I still disagree with Aaron Haspel, though, about the importance of Tarantino’s originality or lack thereof. The man’s a master of pastiche, and until he transcends that he’ll never join the ranks of Great Directors, but in doing so he is hardly alone. The bare fabula of Kill Bill holds promise:

A story of revenge in which a young woman seeks out those who tried to kill her and (she believes) caused the death of her then-unborn child. Inspired by her rage, she overcomes impossible odds and, leaving a bloody wake, arrives at the home of her enemy, who is also the father of her lost baby. She discovers the baby was not lost, but that her enemy has in fact taken her daughter and raised her as his own. He explains that he did what he did in order to punish her for trying to leave her life as an assassin. Knowing all this, the young woman must decide what to do. She kills her enemy and leaves with her daughter.
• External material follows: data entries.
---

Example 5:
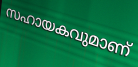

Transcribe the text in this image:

സഹായകവുമാണ്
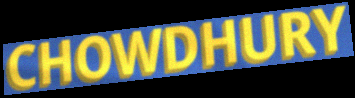
CHOWDHURY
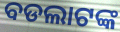
ବଡଲାଟଙ୍କ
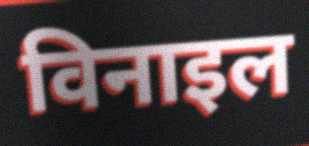
विनाइल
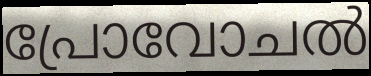
പ്രോവോചൽ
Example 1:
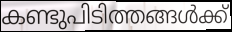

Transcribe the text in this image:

കണ്ടുപിടിത്തങ്ങൾക്ക്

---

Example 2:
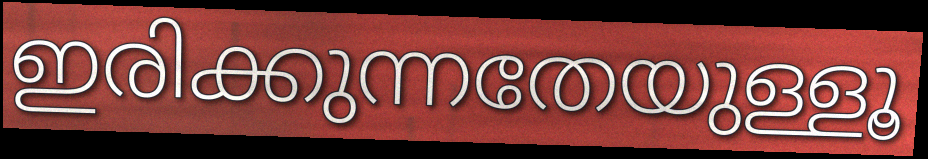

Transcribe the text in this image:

ഇരിക്കുന്നതേയുള്ളൂ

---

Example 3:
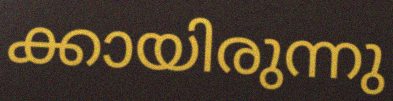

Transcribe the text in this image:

ക്കായിരുന്നു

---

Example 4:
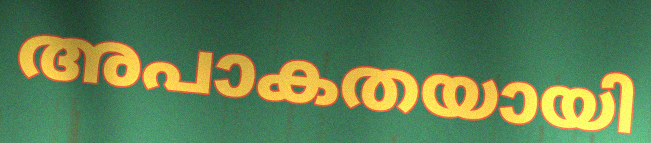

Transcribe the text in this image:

അപാകതയായി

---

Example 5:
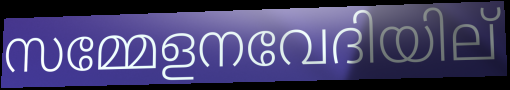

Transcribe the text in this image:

സമ്മേളനവേദിയില്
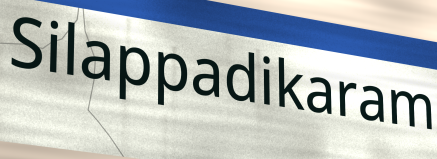
Silappadikaram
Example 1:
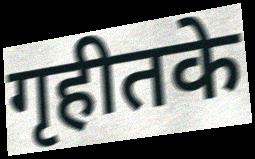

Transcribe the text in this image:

गृहीतके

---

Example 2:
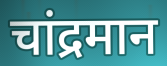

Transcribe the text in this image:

चांद्रमान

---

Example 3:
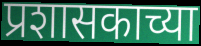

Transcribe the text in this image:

प्रशासकाच्या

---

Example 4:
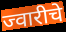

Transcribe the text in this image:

ज्वारीचे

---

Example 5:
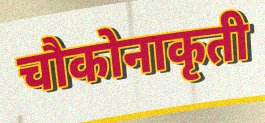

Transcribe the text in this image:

चौकोनाकृती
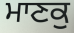
ਮਾਣਕੁ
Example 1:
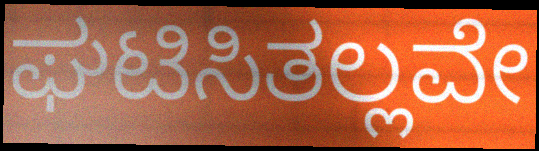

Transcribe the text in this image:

ಘಟಿಸಿತಲ್ಲವೇ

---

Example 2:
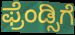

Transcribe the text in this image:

ಫ್ರೆಂಡ್ಸಿಗೆ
There’s a good movie to be made out of such a premise; this one fails because of haphazard and at times halfhearted execution. The final scenes are particularly bad, with meandering, mediocre speeches and the use of the Bride’s daughter as a trite emotional bludgeon.

Given all this, why am I giving Tarantino one more chance? Partly because I’ve been here before; after going out of my way to watch the abysmal From Dusk Till Dawn on the strength of the QT writing credit, I told myself I’d give the guy one more chance—and he turned up with Jackie Brown. Also, there’s some stuff to like in Volume Two. The fight between the Bride and California Mountain Snake is a thrill, though for that we can credit Yuen Wo Ping. The RZA’s score remains great fun. I’ll give Tarantino credit for the whole buried-alive sequence, which is claustrophic, merciless, and gripping. Across Volumes One and Two there are perhaps half a dozen scenes like that which remind you of what he is capable of. All in all, a rather poor showing for several years’ work.
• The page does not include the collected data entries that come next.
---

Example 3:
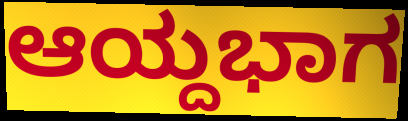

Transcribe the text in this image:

ಆಯ್ದಭಾಗ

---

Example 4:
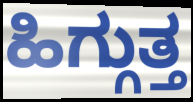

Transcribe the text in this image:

ಹಿಗ್ಗುತ್ತ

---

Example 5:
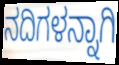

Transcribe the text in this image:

ನದಿಗಳನ್ನಾಗಿ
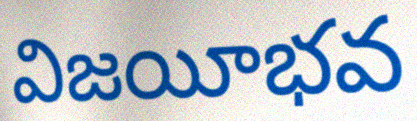
విజయీభవ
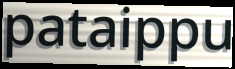
pataippu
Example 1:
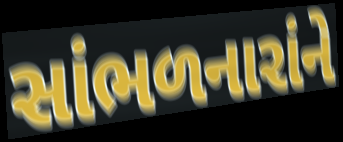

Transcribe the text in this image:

સાંભળનારાંને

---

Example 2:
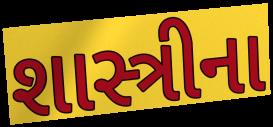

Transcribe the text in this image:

શાસ્ત્રીના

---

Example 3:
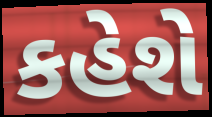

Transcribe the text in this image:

કહેશે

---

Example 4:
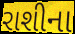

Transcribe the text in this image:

રાશીના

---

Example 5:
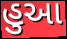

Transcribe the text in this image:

હુઆ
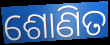
ଶୋଣିତ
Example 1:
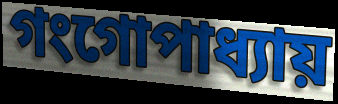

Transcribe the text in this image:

গংগোপাধ্যায়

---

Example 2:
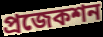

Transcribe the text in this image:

প্রজেকশন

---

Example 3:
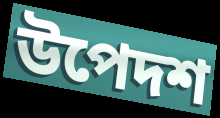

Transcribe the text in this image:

উপেদশ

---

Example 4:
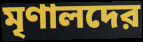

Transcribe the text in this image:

মৃণালদের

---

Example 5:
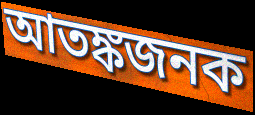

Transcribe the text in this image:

আতঙ্কজনক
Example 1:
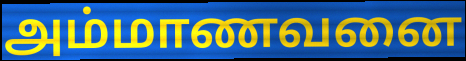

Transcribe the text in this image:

அம்மாணவனை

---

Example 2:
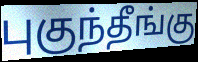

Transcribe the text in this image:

புகுந்தீங்கு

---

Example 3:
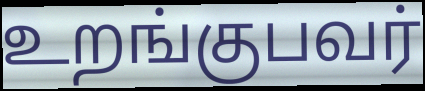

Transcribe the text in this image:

உறங்குபவர்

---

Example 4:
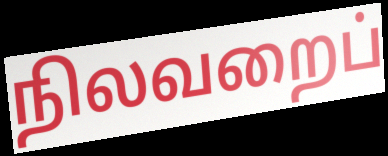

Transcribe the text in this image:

நிலவறைப்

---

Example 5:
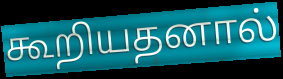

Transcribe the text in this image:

கூறியதனால்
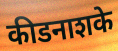
कीडनाशके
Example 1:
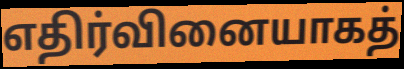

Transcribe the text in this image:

எதிர்வினையாகத்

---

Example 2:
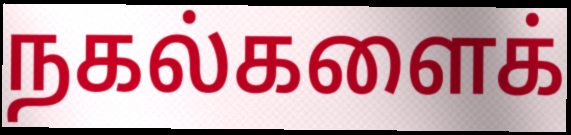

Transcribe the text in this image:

நகல்களைக்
Postscript: I try to make a point of not looking a commentary on a movie ‘till I’ve seen at myself and written about it if the whim strikes me. (I did read Aaron’s comments before writing this time, but I already knew what he was going to say.) Having just did a brief scan of some of the reviews out there, I have to say I’m surprised at the generally positive notes for Volume Two. Was I just surly when I saw it? Did my aggravating experience immediately afterward color my impressions? I doubt it. Someday I’ll go back and give Kill Bill another chance: if his next project turns out to be a more unqualified success.